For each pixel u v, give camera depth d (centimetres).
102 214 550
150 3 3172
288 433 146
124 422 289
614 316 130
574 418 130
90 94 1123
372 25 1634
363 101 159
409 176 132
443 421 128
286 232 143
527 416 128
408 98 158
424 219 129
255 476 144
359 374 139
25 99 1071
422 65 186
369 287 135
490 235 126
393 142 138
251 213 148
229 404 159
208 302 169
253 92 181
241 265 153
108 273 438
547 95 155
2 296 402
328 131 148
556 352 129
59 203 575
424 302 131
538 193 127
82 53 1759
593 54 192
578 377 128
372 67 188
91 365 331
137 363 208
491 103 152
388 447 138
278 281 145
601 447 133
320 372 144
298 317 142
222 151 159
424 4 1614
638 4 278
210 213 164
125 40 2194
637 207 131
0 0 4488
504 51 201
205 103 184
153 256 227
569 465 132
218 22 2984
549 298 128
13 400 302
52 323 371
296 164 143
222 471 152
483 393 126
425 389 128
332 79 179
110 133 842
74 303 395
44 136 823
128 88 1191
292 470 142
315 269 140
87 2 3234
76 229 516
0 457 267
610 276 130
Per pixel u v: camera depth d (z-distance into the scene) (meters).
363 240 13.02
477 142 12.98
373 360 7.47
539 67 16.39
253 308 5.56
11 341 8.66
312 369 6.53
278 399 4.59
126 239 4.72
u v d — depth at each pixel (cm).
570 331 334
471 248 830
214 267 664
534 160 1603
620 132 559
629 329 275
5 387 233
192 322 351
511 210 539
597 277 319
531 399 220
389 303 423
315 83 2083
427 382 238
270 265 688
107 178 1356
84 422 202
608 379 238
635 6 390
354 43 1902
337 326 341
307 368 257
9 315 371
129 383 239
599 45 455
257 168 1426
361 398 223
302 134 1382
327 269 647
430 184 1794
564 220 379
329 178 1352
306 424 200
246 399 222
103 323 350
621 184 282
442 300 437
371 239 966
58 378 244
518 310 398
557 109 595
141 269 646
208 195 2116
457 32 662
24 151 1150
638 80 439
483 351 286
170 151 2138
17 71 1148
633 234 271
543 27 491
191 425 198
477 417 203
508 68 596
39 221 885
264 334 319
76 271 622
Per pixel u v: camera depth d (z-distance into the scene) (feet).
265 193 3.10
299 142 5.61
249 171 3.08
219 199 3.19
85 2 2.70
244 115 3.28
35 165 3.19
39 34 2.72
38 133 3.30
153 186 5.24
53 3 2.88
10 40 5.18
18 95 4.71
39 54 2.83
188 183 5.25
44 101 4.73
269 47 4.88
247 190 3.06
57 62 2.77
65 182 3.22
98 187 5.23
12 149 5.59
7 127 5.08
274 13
----
Every line above must be reproduced exactly as it stands.

For each pixel u v, give camera depth d (centimetres).
102 214 550
150 3 3172
288 433 146
124 422 289
614 316 130
574 418 130
90 94 1123
372 25 1634
363 101 159
409 176 132
443 421 128
286 232 143
527 416 128
408 98 158
424 219 129
255 476 144
359 374 139
25 99 1071
422 65 186
369 287 135
490 235 126
393 142 138
251 213 148
229 404 159
208 302 169
253 92 181
241 265 153
108 273 438
547 95 155
2 296 402
328 131 148
556 352 129
59 203 575
424 302 131
538 193 127
82 53 1759
593 54 192
578 377 128
372 67 188
91 365 331
137 363 208
491 103 152
388 447 138
278 281 145
601 447 133
320 372 144
298 317 142
222 151 159
424 4 1614
638 4 278
210 213 164
125 40 2194
637 207 131
0 0 4488
504 51 201
205 103 184
153 256 227
569 465 132
218 22 2984
549 298 128
13 400 302
52 323 371
296 164 143
222 471 152
483 393 126
425 389 128
332 79 179
110 133 842
74 303 395
44 136 823
128 88 1191
292 470 142
315 269 140
87 2 3234
76 229 516
0 457 267
610 276 130
Per pixel u v: camera depth d (z-distance into the scene) (meters).
363 240 13.02
477 142 12.98
373 360 7.47
539 67 16.39
253 308 5.56
11 341 8.66
312 369 6.53
278 399 4.59
126 239 4.72
u v d — depth at each pixel (cm).
570 331 334
471 248 830
214 267 664
534 160 1603
620 132 559
629 329 275
5 387 233
192 322 351
511 210 539
597 277 319
531 399 220
389 303 423
315 83 2083
427 382 238
270 265 688
107 178 1356
84 422 202
608 379 238
635 6 390
354 43 1902
337 326 341
307 368 257
9 315 371
129 383 239
599 45 455
257 168 1426
361 398 223
302 134 1382
327 269 647
430 184 1794
564 220 379
329 178 1352
306 424 200
246 399 222
103 323 350
621 184 282
442 300 437
371 239 966
58 378 244
518 310 398
557 109 595
141 269 646
208 195 2116
457 32 662
24 151 1150
638 80 439
483 351 286
170 151 2138
17 71 1148
633 234 271
543 27 491
191 425 198
477 417 203
508 68 596
39 221 885
264 334 319
76 271 622
Per pixel u v: camera depth d (z-distance into the scene) (feet).
265 193 3.10
299 142 5.61
249 171 3.08
219 199 3.19
85 2 2.70
244 115 3.28
35 165 3.19
39 34 2.72
38 133 3.30
153 186 5.24
53 3 2.88
10 40 5.18
18 95 4.71
39 54 2.83
188 183 5.25
44 101 4.73
269 47 4.88
247 190 3.06
57 62 2.77
65 182 3.22
98 187 5.23
12 149 5.59
7 127 5.08
274 13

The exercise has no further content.